__What you should do__
Would you please copy every line from the records that contains the word "pixel"?

__Materials provided__
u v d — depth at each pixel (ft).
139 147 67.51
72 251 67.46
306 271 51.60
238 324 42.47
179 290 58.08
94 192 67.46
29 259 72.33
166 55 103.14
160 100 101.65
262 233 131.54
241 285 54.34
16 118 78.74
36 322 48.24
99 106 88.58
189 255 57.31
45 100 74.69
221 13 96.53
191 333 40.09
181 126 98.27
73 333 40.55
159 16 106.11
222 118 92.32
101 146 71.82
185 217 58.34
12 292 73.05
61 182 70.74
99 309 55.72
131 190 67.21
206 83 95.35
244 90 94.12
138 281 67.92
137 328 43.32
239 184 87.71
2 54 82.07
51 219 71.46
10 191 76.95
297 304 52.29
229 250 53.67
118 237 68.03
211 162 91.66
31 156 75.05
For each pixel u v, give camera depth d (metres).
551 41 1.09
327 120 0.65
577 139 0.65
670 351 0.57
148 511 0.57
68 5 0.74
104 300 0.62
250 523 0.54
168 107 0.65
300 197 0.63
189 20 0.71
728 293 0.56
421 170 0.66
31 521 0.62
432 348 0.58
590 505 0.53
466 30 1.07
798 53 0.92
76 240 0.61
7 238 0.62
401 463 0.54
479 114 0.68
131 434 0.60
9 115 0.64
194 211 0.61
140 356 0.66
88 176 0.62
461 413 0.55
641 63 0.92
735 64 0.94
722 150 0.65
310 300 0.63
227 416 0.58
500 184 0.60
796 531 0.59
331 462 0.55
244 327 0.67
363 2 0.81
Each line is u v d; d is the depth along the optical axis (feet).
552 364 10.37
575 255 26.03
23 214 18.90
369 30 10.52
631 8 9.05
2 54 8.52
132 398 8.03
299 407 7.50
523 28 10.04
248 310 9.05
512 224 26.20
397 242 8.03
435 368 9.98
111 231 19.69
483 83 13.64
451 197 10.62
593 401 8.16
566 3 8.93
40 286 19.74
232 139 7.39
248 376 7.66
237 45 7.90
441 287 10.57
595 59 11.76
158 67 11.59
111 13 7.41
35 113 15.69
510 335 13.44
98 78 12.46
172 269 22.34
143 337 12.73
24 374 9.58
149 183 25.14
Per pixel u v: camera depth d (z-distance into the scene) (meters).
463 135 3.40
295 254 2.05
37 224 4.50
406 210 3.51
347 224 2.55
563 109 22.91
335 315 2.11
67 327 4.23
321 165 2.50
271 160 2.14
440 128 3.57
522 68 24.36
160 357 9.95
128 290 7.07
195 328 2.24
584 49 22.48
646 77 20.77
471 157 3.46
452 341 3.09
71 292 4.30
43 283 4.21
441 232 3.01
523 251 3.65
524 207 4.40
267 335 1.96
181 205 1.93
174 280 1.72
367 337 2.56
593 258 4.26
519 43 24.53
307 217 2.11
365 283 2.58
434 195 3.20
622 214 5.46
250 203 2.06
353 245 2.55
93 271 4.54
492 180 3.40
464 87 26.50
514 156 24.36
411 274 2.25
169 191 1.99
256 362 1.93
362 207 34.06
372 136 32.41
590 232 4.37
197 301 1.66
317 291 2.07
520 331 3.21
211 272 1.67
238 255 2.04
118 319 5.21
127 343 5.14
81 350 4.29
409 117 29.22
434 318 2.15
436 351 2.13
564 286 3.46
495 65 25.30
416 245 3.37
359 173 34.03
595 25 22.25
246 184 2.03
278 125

__Result of this task__
u v d — depth at each pixel (ft).
For each pixel u v, give camera depth d (metres).
Per pixel u v: camera depth d (z-distance into the scene) (meters).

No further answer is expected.